1859 - Gila River Indian Reservation (110 square miles) is created by the US Congress.
1862 - Jeff Davis proclaims New Mexico a Conferderate territory (Arizona is part of New Mexico). Only Arizona battle of Civil War occurs at Pichacho Pass.
1863 - Lincoln creates the Arizona Territory
1866 - Nevada steals Pah-ute county from Arizona, including Las Vegas.
1867 - Jack Swilling comes to Phoenix area and starts building a canal, or rather, uses parts of old canals already built by the Hohokams.
1868 - A small settlement was formed in the general area of what is now the Insane Asylum (Arizona Mental Hospital) by Jack Swilling. Several names were tried out, including Swilling's Mill, HELLing Mill, Mill City, Salina, Stonewall and my favorite - Pumpkinville. An Englishment named Duppa, obviously versed in the classics, suggests Phoenix, because of the old Hohokam ruins in the area. So was the birth of East Phoenix settlement.
1870 - Phoenix is moved to present location and township is officially organized.
1871 - Maricopa County is formed, split off from Yavapai.
1871 - Charles Hayden establishes a ferry service on the Salt River, and builds the La Casa Vieja - The Valley's oldest existing structure. Duppa, again, names the city, calling it Tempe. The territorial officials divy up the spoils: Tucson gets the college, Tempe gets a Teachers school and Phoenix gets the Insane Asylum.
1875 - Phoenix has 16 saloons and 4 dance halls.
1881 - The City of Phoenix is incorporated, with a population of 3,000 - including 100 chinese.
1881 - The Southern Pacific railroad arrives in Maricopa.
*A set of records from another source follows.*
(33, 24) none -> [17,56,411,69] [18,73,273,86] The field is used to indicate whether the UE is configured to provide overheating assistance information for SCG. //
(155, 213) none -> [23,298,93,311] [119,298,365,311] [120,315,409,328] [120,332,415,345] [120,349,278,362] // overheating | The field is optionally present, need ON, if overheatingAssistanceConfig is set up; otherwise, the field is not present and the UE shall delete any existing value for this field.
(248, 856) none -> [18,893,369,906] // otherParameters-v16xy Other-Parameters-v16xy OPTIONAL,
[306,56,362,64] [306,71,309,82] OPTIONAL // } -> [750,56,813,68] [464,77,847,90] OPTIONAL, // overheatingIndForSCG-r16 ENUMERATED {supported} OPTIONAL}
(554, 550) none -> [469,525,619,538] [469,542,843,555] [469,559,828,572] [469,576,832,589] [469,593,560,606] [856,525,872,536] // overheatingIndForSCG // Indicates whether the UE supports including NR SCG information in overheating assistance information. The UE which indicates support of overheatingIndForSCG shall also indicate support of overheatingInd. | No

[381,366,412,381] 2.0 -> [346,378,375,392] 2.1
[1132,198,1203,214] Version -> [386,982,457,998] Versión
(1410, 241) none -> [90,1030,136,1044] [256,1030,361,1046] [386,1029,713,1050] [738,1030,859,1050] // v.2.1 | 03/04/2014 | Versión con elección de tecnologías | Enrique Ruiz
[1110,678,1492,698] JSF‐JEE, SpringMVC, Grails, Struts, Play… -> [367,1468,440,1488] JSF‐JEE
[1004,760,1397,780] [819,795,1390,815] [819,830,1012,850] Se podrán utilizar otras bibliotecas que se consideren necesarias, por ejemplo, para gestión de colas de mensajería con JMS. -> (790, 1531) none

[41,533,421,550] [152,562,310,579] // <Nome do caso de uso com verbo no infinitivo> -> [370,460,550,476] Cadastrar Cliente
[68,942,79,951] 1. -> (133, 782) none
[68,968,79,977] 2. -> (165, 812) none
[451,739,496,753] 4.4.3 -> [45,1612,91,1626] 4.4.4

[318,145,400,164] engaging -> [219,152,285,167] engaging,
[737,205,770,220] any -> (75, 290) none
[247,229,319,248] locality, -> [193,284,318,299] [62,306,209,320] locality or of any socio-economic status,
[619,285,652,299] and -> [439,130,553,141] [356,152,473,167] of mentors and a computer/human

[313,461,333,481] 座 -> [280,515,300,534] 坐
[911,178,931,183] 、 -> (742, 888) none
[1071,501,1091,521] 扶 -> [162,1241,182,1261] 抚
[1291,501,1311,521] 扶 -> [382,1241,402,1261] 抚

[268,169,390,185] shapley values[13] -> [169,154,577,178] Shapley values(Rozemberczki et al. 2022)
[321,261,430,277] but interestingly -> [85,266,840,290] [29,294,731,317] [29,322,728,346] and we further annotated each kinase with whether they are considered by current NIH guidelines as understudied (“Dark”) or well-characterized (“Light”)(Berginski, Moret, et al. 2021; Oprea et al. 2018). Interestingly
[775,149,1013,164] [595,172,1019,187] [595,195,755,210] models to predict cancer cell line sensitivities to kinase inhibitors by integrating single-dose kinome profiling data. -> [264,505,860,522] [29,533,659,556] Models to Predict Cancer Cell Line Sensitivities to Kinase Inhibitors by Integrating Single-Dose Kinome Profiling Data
Connection to Phoenix is by horse, wagon train or stagecoach
1884 - The lost Dutchman mine is found and lost, never again to be found.
1887 - The Maricopa & Phoenix railroad arrives in Phoenix.
1889 - Phoenix becomes capital of Arizona territory
1899 - St John the Baptist mission established
1900 - Phoenix area has over 10,000 people and growing
1901 - Arizona Capitol building completed, with copper dome.
1911 - Roosevelt dam completed.
1912 - Arizona becomes 48th state of the Union.
1920s - Phoenix councilman declares that city is growing so rapidly that it will have 100,000 by the year 2000. In 1920 Phoenix passed Tucson as Arizona's largest city.
1922 - Phoenix opens "Colored" High School
1940s - As the USS Arizona sinks at Pearl Harbor, the State of Arizona booms, as hundreds of thousands of soldiers and airmen are sent here for training. The Phoenix area is home to over seven major aviation facilities. This is the birth of modern Arizona.
1950 - Phoenix metropolitan area has approximately 160,000 people.
2000 - Phoenix metro area has over 2,5000,000 people and growing fast. A large portion of agricultural land is taken up by new suburban housing developments. Loosely measured, the Phoenix area extends about 120 miles east to west (Apache Junction - Norton Circle) and 70 miles north to south (Queen Queek to Anthem).